--- What you will do ---
1. In the Pandas learning notes, which method does the filtering notebook use with categorical variables?
2. Please write out the Pandas learning notes between "Filtering and Iterating Over DataFrames" and "rows using .iterrows().", inclusive.
3. Resume the Pandas learning notes from the point at which they stop.
(Document text)
Pandas Learning Notes

Welcome to my Pandas Learning Notes repository! 🌟

My learning notes of the Pandas package, covering a wide range of Pandas concepts and techniques such as data manipulation, cleaning, joining, visualization, and many other topics with Pandas.

Indexing and Slicing

This notebook explores fundamental concepts of indexing and slicing in Pandas, including setting index columns during DataFrame creation, copying DataFrames for safe modifications, and accessing data using various methods ([], .loc[], .iloc[], .at[], .iat[], .get()). It highlights the advantages of label-based (loc) and position-based (iloc) access over standard square bracket access for more flexible and intuitive data selection. The notebook also introduces handling MultiIndex DataFrames using loc, iloc, and xs methods, with practical examples to demonstrate efficient data manipulation.
Filtering and Iterating Over DataFrames

This notebook explores key techniques for filtering and iterating over Pandas DataFrames. It demonstrates filtering using conditional expressions, logical operators, and the isin() method for categorical variables. It also covers iterating over DataFrame rows using .iterrows().
(End Document text)
(Data excerpts)
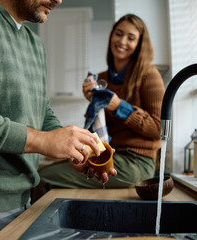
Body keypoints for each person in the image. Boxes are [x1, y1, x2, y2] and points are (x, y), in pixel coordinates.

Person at [0, 0, 117, 239]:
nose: (59, 0)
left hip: (24, 202)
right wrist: (44, 141)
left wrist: (72, 148)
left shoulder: (35, 44)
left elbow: (41, 111)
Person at [33, 13, 165, 199]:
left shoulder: (149, 74)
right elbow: (101, 126)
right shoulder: (102, 78)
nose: (122, 41)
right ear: (111, 36)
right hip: (111, 155)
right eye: (118, 33)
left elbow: (160, 128)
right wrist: (94, 102)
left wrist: (119, 106)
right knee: (43, 175)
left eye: (131, 37)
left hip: (137, 163)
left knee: (43, 177)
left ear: (139, 45)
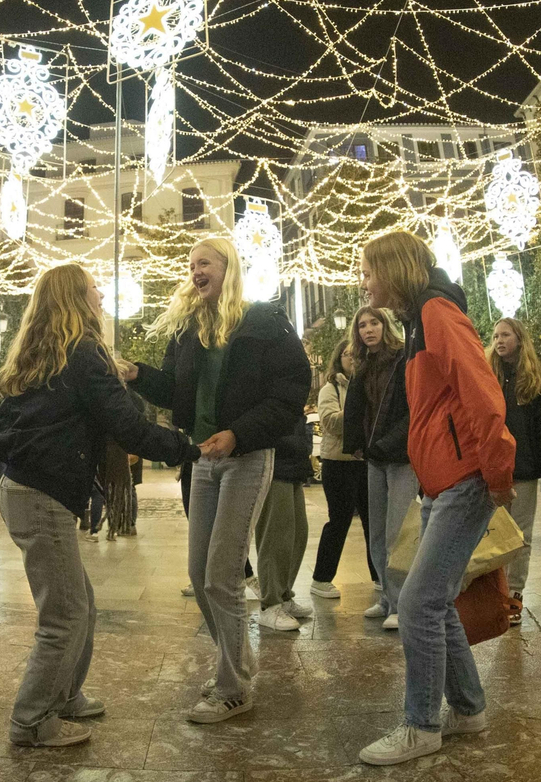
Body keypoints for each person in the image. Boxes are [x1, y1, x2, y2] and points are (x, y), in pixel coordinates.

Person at [0, 264, 200, 747]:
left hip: (25, 490)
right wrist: (187, 447)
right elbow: (126, 425)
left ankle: (64, 696)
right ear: (73, 300)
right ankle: (31, 719)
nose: (102, 294)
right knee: (63, 615)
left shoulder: (46, 353)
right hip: (40, 495)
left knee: (80, 605)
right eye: (92, 288)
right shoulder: (83, 354)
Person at [124, 238, 311, 724]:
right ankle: (238, 659)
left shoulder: (263, 322)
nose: (194, 271)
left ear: (228, 267)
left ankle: (232, 688)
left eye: (203, 262)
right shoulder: (189, 328)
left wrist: (239, 433)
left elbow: (291, 390)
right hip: (202, 460)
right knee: (197, 574)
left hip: (247, 456)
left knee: (222, 576)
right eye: (190, 265)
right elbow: (174, 390)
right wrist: (135, 373)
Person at [356, 231, 515, 766]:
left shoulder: (439, 313)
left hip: (465, 480)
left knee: (417, 601)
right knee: (436, 599)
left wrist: (497, 471)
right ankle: (468, 710)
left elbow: (482, 393)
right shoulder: (421, 321)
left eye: (368, 271)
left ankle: (421, 724)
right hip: (443, 482)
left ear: (394, 269)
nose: (363, 281)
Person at [342, 304, 413, 632]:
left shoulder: (402, 360)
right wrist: (356, 443)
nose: (368, 330)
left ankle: (401, 604)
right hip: (373, 458)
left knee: (397, 533)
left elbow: (411, 410)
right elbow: (357, 410)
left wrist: (387, 443)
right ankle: (387, 596)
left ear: (386, 326)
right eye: (362, 326)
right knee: (377, 535)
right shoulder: (363, 366)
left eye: (374, 323)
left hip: (400, 458)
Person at [488, 318, 541, 626]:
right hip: (494, 469)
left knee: (520, 536)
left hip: (525, 468)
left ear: (519, 339)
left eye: (505, 334)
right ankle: (495, 593)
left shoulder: (534, 379)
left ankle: (514, 594)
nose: (498, 339)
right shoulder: (486, 376)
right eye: (494, 335)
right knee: (494, 535)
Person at [310, 339, 375, 600]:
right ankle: (321, 579)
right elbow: (329, 422)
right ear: (339, 358)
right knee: (339, 521)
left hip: (366, 463)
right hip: (338, 464)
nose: (352, 359)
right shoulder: (330, 388)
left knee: (373, 524)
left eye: (356, 355)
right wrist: (359, 411)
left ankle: (379, 578)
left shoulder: (369, 384)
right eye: (347, 355)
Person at [254, 415, 313, 630]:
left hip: (293, 461)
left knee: (297, 534)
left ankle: (284, 594)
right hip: (275, 460)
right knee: (276, 533)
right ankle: (270, 604)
(End Data excerpts)
--- Answer list ---
1. The isin() method.

2.
Filtering and Iterating Over DataFrames

This notebook explores key techniques for filtering and iterating over Pandas DataFrames. It demonstrates filtering using conditional expressions, logical operators, and the isin() method for categorical variables. It also covers iterating over DataFrame rows using .iterrows().

3.
Adding and Dropping Columns in DataFrames

This notebook explains techniques for adding new columns to a Pandas DataFrame using three approaches: traditional for-loops, list comprehensions, and efficient vectorized operations like .apply() and .map(). It also demonstrates how to drop columns using the .drop() method and manage specific values within columns effectively, ensuring streamlined DataFrame manipulation.
Handling Duplicates in DataFrames

This notebook demonstrates how to identify, handle, and remove duplicate rows in a Pandas DataFrame. It covers methods like .duplicated() to locate duplicates and .drop_duplicates() to remove them based on specified criteria. Additionally, it explores techniques for aggregating duplicated rows using groupby() and agg() to compute summary statistics.
Counting

This notebook focuses on counting unique values and their proportions in a Pandas DataFrame using the .value_counts() method. It compares the performance of counting methods applied to DataFrames and Series, highlighting efficiency improvements. By utilizing the %timeit magic command, it demonstrates that working directly with Series is typically faster, offering practical insights for optimizing data manipulation tasks.
Some Methods and Attributes
- Inspecting DataFrames using .head(), .info(), and .describe().
- Accessing data with .values, .columns, and .index.
- Viewing numerical and non-numerical columns using select_dtypes().
- Counting unique values and calculating percentage changes with .unique(), .nunique(), and .pct_change().
Sorting

This notebook demonstrates how to sort data in a DataFrame using Pandas. It covers sorting by values with single or multiple columns, applying ascending or descending order, and sorting the index for better organization and analysis of the data.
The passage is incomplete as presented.